Donation-partage

À jour en Mai 2018

Écrit par les experts Ooreka

 

La donation-partage permet d'organiser la succession a priori, afin d'éviter d'éventuels conflits.

Il est possible, de son vivant, de prévoir une donation afin d'avantager un héritier ou un tiers à sa succession, en lui transmettant tout ou partie de son patrimoine.

Il existe différents types de donation :

Donation-partage : peut régler les conflits de succession

Lors de l'ouverture de la succession, les héritiers se retrouvent en indivision jusqu'au partage du patrimoine du défunt entre eux.

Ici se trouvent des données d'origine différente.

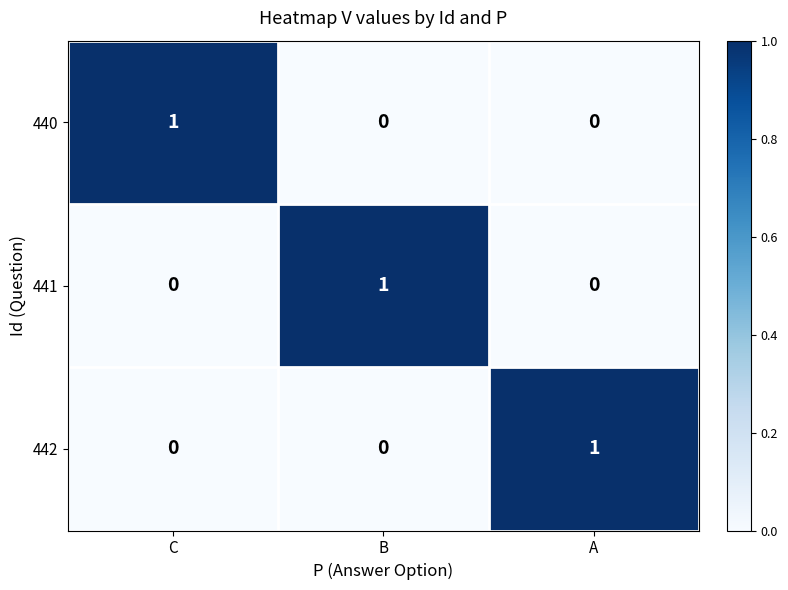

Is it true that 441 equals 1 at B?

True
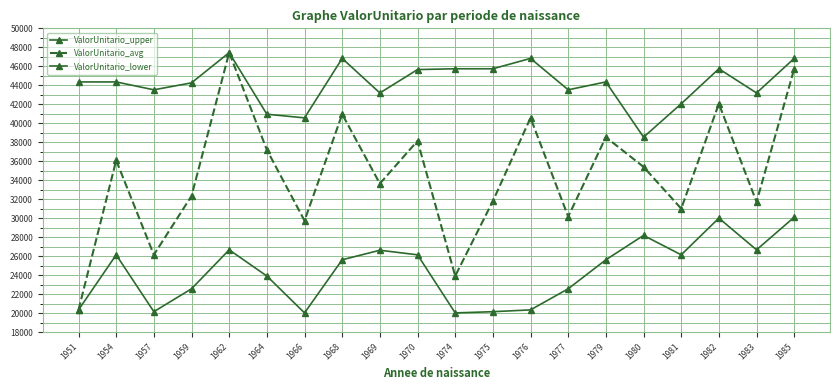

At which label does ValorUnitario_lower first exceed 25619?

1954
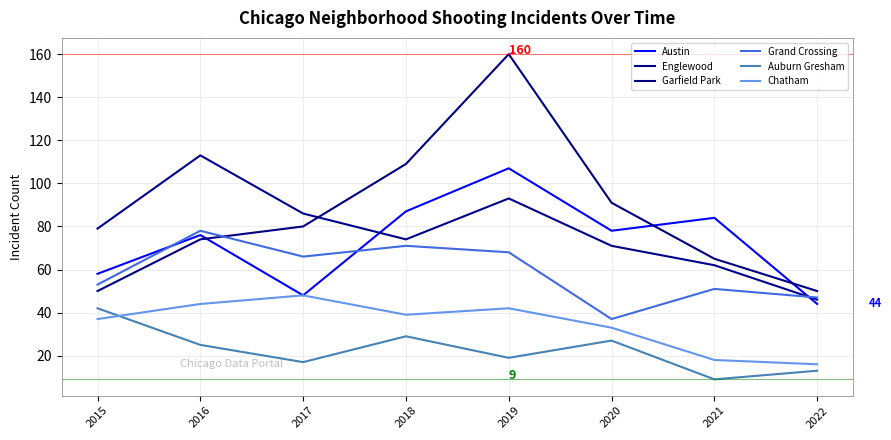

Where is Grand Crossing nearest to the value 57?

2015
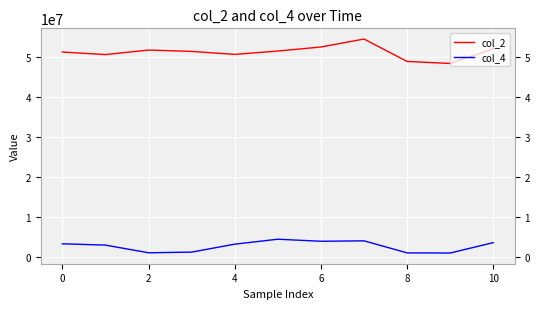

Which series has the widest spread of values?

col_2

Le partage peut se révéler délicat, lorsque les héritiers ne parviennent pas à s'entendre sur la répartition des différents biens du patrimoine du défunt. L'indivision place les héritiers dans une situation propice aux conflits.

Bon à savoir : en cas de mésentente entre les héritiers majeurs et capables lors de la succession, les lots constitués en vue du partage successoral doivent obligatoirement être tirés au sort, en dehors des cas limitativement énumérés par la loi tels que l'attribution préférentielle (Cass. 1e civ., 31 janvier 2018, n° 17-15.455).

La donation-partage règle les conflits a priori : les biens du défunt sont répartis entre les héritiers de son vivant.

Les conditions à réunir pour une donation-partage

La donation-partage suppose un acte notarié et implique donc des frais de notaire.

Elle se fait :

  • au profit des seuls héritiers : enfants et/ou des petits-enfants, s'il n'y a pas de descendants, la donation-partage peut être établie au profit des autres héritiers (collatéraux) ;
  • avec l'accord des héritiers : ce consentement nécessaire permet de répondre aux besoins de chacun ;
  • sur des biens présents : la donation-partage ne peut porter sur des biens à venir, dans la mesure où le transfert se fait immédiatement ;
    • cependant le donateur peut ne répartir qu'une partie de son patrimoine, se réservant l'autre ;
    • il peut également consentir une donation-partage uniquement sur la nue-propriété, l'usufruit (et donc la pleine propriété) étant transmis aux bénéficiaires lors de son décès.

Donation-partage : conséquences lors de la succession

En l'absence de donation-partage, le patrimoine du défunt est réparti à son décès selon les règles légales. La donation-partage entraîne la transmission immédiate des biens donnés.

Dans ces conditions, au décès du donateur, la succession porte sur les seuls biens non transmis par donation-partage.

Une égalité de principe entre les héritiers avec la donation-partage

La donation-partage doit en principe respecter l'égalité entre les héritiers.

À défaut, l'héritier lésé ne peut contester l'inégalité qu'au décès du donateur :

  • les biens donnés ne sont pas rapportables : en principe, la succession s'ouvre sur les seuls biens non transmis lors de la donation-partage, mais en cas de partage inégal, on peut exercer une action en réduction afin de rétablir ses droits ;
  • l'héritier lésé peut engager une action en réduction : dans ce cas, le montant de sa réserve héréditaire est calculé en fonction de la valeur de la donation au jour de la donation-partage (sans tenir compte des variations postérieures).

Donation-partage : calculer les droits de donation

La donation-partage est soumise à la même fiscalité que la donation. Les bénéficiaires s'acquittent donc de droits de donation, réduits après abattements.

Les héritiers ne sont pas soumis au paiement des droits de succession sur les biens transmis lors de la donation-partage.